> [Work required]: Give the listing again in full and exactly, apart from its pictures.

> [Data shown]:
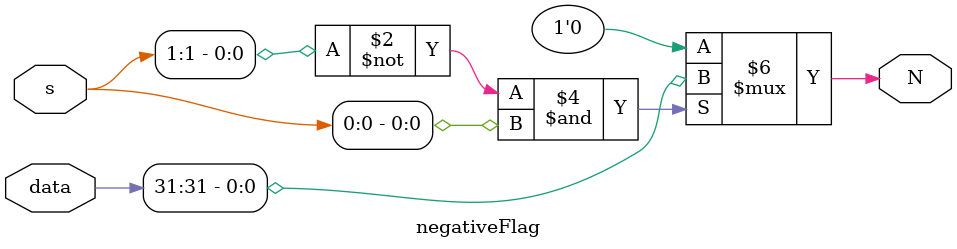
<source format=sv>
module negativeFlag
#(parameter bits=32)
(input logic [1:0]s, input logic [bits-1:0] data, output logic N);
	always @(*)
		begin
		if(s[1]==0 & s[0]==1)
			N<=data[bits-1];
		else
			N<=0;
		end
endmodule

</source>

> [Output below]:
<source format=sv>
module negativeFlag
#(parameter bits=32)
(input logic [1:0]s, input logic [bits-1:0] data, output logic N);
	always @(*)
		begin
		if(s[1]==0 & s[0]==1)
			N<=data[bits-1];
		else
			N<=0;
		end
endmodule

</source>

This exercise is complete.